As famílias ganham, em média, cerca de R$ 2 mil por safra. “Meu cunhado conseguiu, no ano passado, ganhar R$ 30 mil”, revela o coordenador do Programa Pró Pequi. Quando a safra está no começo, como agora, o preço da caixa contendo uma dúzia de frutos, com 25 quilos, é vedida a R$ 50. “À medida em que a safra vai aumentando, o valor diminui, podendo chegar a R$ 15 a caixa”, explica Santos.

Ouro do cerrado nos EUA e Japão

A colheita do pequi, feita à medida em que os frutos caem no chão, tornou-se fonte de trabalho para toda a família. Homens, mulheres e crianças se reúnem, algumas vezes acampando próximo aos pequizais, onde permanecem durante toda a safra. Em várias cidades do Norte de Minas, ocorrem festas da culinária regional para celebrar o fruto.

Antigamente, o pequi só era comercializado durante a safra, mas o período de curta duração deixava catadores sem a sua fonte de renda. A situação dos agricultores na entressafra preocupou pesquisadores do Departamento de Biologia Geral da Universidade Estadual de Montes Claros (Unimontes). Surgiu, então, em 2006, um projeto voltado para o processamento agroindustrial da polpa de pequi e a fabricação de conservas.

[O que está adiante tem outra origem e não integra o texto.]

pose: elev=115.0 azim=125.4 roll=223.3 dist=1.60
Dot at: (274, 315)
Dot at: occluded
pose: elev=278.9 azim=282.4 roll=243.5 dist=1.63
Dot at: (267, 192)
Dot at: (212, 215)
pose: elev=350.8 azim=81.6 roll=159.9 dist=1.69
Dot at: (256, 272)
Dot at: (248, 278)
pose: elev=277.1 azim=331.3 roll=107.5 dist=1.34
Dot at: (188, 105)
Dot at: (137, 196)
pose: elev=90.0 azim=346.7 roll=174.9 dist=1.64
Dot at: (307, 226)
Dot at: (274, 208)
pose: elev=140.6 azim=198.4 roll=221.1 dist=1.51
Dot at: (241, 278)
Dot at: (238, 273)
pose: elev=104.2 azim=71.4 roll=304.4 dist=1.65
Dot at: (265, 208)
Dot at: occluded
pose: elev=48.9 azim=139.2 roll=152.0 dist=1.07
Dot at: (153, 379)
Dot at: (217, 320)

Desde então, com a preparação do alimento em conserva (polpa e fruto inteiro), emergiu uma cadeia produtiva do pequi, que ganha outros derivados além das conservas. O consumidor pode apreciar também o molho, a farofa, o óleo, o licor, o doce e até o sorvete de pequi.
O fruto compõe, ainda, o cardápio de pratos até então tradicionais. O apreciador pode se sentar em um restaurante e pedir, por exemplo, uma pizza, um crepe ou pasteizinhos de pequi.

EXPORTAÇÃO
A polpa do fruto também ganhou outros paladares. Há produtores que já exportaram a iguaria para os Estados Unidos e a Itália. Para 2016, a expectativa é de que, em fevereiro, a delícia chegue ao Japão. “A nossa expectativa é de enviar 3 toneladas para lá”, revela José Antônio Alves dos Santos, coordenador do Programa Pró Pequi de Montes Claros Santos. Porém, a exportação para o outro lado do mundo vai depender das chuvas e do controle das pragas. (LE).